Embora a equiparação passe a englobar mais do que somente o salário, estendendo-se ao que se compreende por remuneração, o projeto ressalva bonificações por desempenho. Ou seja, está prevista a equiparação das remunerações somadas, mas ficam de fora dessa conta os prêmios, gorjetas ou bônus recebidos pontualmente pelo trabalhador ou pela trabalhadora em decorrência de um bom desempenho profissional.

Transparência

A advogada também chama a atenção para os métodos de comprovação da discriminação, que são aprimorados pela nova legislação. “Alguém poderia dizer que a constituição e a CLT já vedam esse tipo de prática discriminatória. No entanto, esse projeto de lei cria algumas facilidades: por exemplo, a prova. Porque a prova da discriminação na justiça do trabalho é difícil de fazer, para demonstrar que a diferença salarial seja decorrente de discriminação de gênero”, declara Susan Zilli.

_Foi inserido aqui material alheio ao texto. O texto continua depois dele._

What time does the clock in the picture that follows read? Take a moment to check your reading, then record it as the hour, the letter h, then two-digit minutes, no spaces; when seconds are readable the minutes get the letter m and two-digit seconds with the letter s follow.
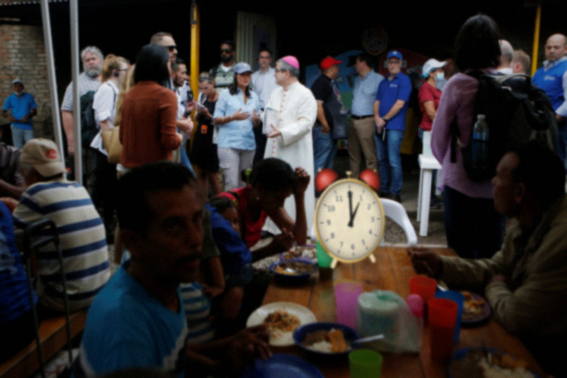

O principal mecanismo previsto trata da publicação semestral de um relatório de transparência salarial, que deverá ser apresentado por empresas que tenham 100 ou mais empregados. O documento prevê que a publicação das informações permita a comparação entre salários e critérios remuneratórios e que também indique a proporção de cargos de direção, gerência e chefia preenchidos por mulheres e homens. 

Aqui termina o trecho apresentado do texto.